DATA:
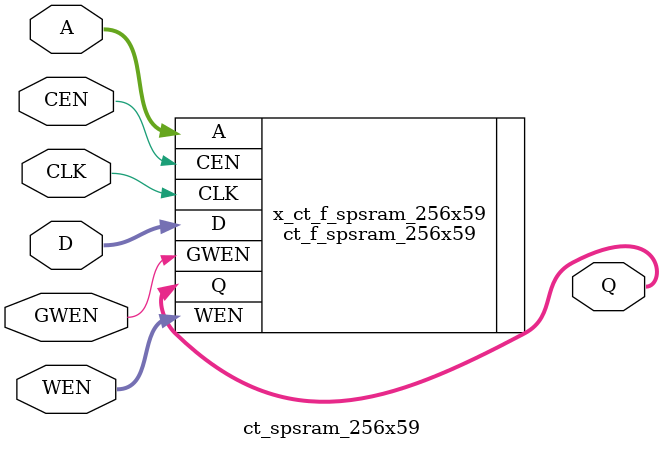
<source format=v>
/*Copyright 2019-2021 T-Head Semiconductor Co., Ltd.

Licensed under the Apache License, Version 2.0 (the "License");
you may not use this file except in compliance with the License.
You may obtain a copy of the License at

    http://www.apache.org/licenses/LICENSE-2.0

Unless required by applicable law or agreed to in writing, software
distributed under the License is distributed on an "AS IS" BASIS,
WITHOUT WARRANTIES OR CONDITIONS OF ANY KIND, either express or implied.
See the License for the specific language governing permissions and
limitations under the License.
*/

// &ModuleBeg; @22
module ct_spsram_256x59(
  A,
  CEN,
  CLK,
  D,
  GWEN,
  Q,
  WEN
);

// &Ports; @23
input   [7 :0]  A;
input           CEN;
input           CLK;
input   [58:0]  D;
input           GWEN;
input   [58:0]  WEN;
output  [58:0]  Q;

// &Regs; @24

// &Wires; @25
wire    [7 :0]  A;
wire            CEN;
wire            CLK;
wire    [58:0]  D;
wire            GWEN;
wire    [58:0]  Q;
wire    [58:0]  WEN;


//**********************************************************
//                  Parameter Definition
//**********************************************************
parameter ADDR_WIDTH = 8;
parameter DATA_WIDTH = 59;
parameter WE_WIDTH   = 59;

// &Force("bus","Q",DATA_WIDTH-1,0); @34
// &Force("bus","WEN",WE_WIDTH-1,0); @35
// &Force("bus","A",ADDR_WIDTH-1,0); @36
// &Force("bus","D",DATA_WIDTH-1,0); @37

  //********************************************************
  //*                        FPGA memory                   *
  //********************************************************
  //{WEN[58],WEN[57:29],WEN[28:0]}
//   &Instance("ct_f_spsram_256x59"); @44
ct_f_spsram_256x59  x_ct_f_spsram_256x59 (
  .A    (A   ),
  .CEN  (CEN ),
  .CLK  (CLK ),
  .D    (D   ),
  .GWEN (GWEN),
  .Q    (Q   ),
  .WEN  (WEN )
);

//   &Instance("ct_tsmc_spsram_256x59"); @50

// &ModuleEnd; @66
endmodule



</source>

WHAT YOU NEED TO DO:
Look above for the line holding "Licensed under the", then set down exactly that line and every line after it up to and including the line holding "parameter DATA_WIDTH = 59;", with nothing else.

SOLUTION:
Licensed under the Apache License, Version 2.0 (the "License");
you may not use this file except in compliance with the License.
You may obtain a copy of the License at

    http://www.apache.org/licenses/LICENSE-2.0

Unless required by applicable law or agreed to in writing, software
distributed under the License is distributed on an "AS IS" BASIS,
WITHOUT WARRANTIES OR CONDITIONS OF ANY KIND, either express or implied.
See the License for the specific language governing permissions and
limitations under the License.
*/

// &ModuleBeg; @22
module ct_spsram_256x59(
  A,
  CEN,
  CLK,
  D,
  GWEN,
  Q,
  WEN
);

// &Ports; @23
input   [7 :0]  A;
input           CEN;
input           CLK;
input   [58:0]  D;
input           GWEN;
input   [58:0]  WEN;
output  [58:0]  Q;

// &Regs; @24

// &Wires; @25
wire    [7 :0]  A;
wire            CEN;
wire            CLK;
wire    [58:0]  D;
wire            GWEN;
wire    [58:0]  Q;
wire    [58:0]  WEN;


//**********************************************************
//                  Parameter Definition
//**********************************************************
parameter ADDR_WIDTH = 8;
parameter DATA_WIDTH = 59;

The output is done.